Der zweite Abschnitt enthält zwei Briefe. Den einen, von Rosemarie Tietze übersetzten, richtete Pasternak im Juli 1910 an seine Cousine Olga Freudenberg, mit der ihn, wie sie in ihrem Tagebuch schreibt, eine »romantische Geisteshaltung« verband. Pasternaks Zeilen erlauben einen Blick in sein Innerstes, seine Gefühle für Olga, die er als »zehrenden Schmerz« definiert. Im zweiten Brief vom Juli 1912, an den Schulfreund Alexander Stich adressiert und von Sergej Dorzweiler übersetzt, begründet Pasternak seinen Abschied von der Marburger Philosophie. Der dritte Abschnitt des Bandes vermittelt eine Vorstellung von der Musikalität der frühen Prosa des Dichters. Er enthält neben den kurzen Texten »Die Apelleslinie« (geschrieben 1915) sowie »Briefe aus Tula« und »Ungeliebtsein« (beide von 1918) die 1917 entstandene Erzählung »Shenja Lüvers’ Kindheit«, eines der schönsten Beispiele der Prosakunst Pasternaks. Textlich basieren die Erzählungen auf den Pasternak-Ausgaben »Luftwege. Ausgewählte Prosa« (Reclam 1986) und »Prosa und Essays« (Aufbau 1991).
Die Herausgeberin der neuen Werkausgabe, die Jenenser Slawistin Christine Fischer, bringt gute Voraussetzungen für die Lyrikübersetzungen mit.
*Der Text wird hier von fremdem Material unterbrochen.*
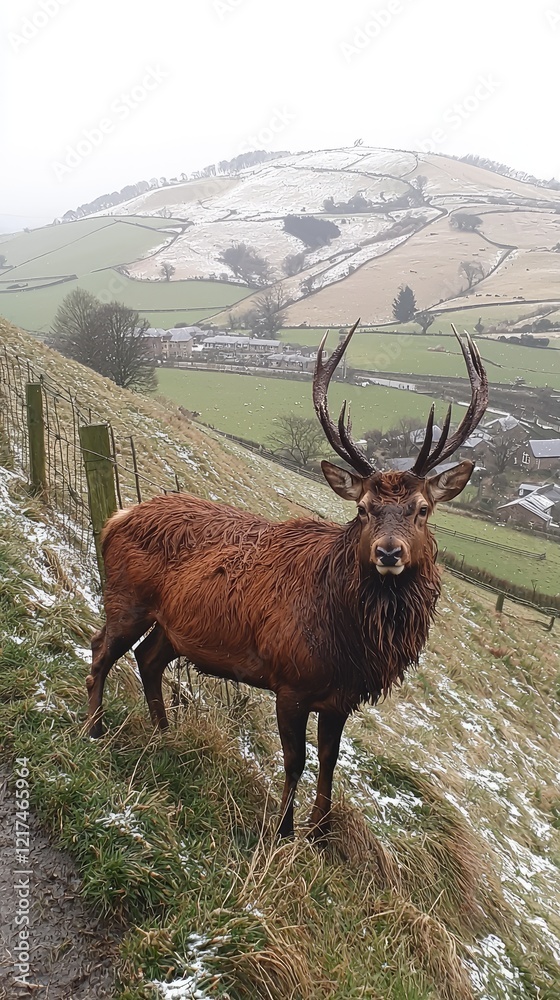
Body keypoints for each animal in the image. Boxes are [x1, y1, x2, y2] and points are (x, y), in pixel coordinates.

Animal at [86, 322, 488, 839]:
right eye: (363, 509)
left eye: (422, 509)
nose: (388, 553)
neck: (351, 644)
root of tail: (117, 517)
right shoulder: (290, 682)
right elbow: (295, 760)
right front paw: (282, 831)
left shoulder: (342, 699)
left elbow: (330, 763)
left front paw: (320, 832)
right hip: (126, 598)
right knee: (102, 649)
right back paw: (93, 729)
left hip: (173, 626)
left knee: (148, 658)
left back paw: (164, 733)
Sie hat über das Thema »Musik und Dichtung: das musikalische Element in der Lyrik Pasternaks« promoviert und schon für das Bändchen »Definition der Poesie« (2007), eine Sammlung von Gedichten Pasternaks bei PANO Zürich, zahlreiche Texte des Autors übertragen. Nun zeichnet sie einfühlsam »Pasternaks Weg von der Musik über die Philosophie zur Dichtung« nach. Boris Pasternak: Meine Schwester – das Leben. Werkausgabe Band 1: Gedichte, Erzählungen, Briefe. Herausgegeben von Christine Fischer. S. Fischer Verlag. 335 S., geb., 24,99 €.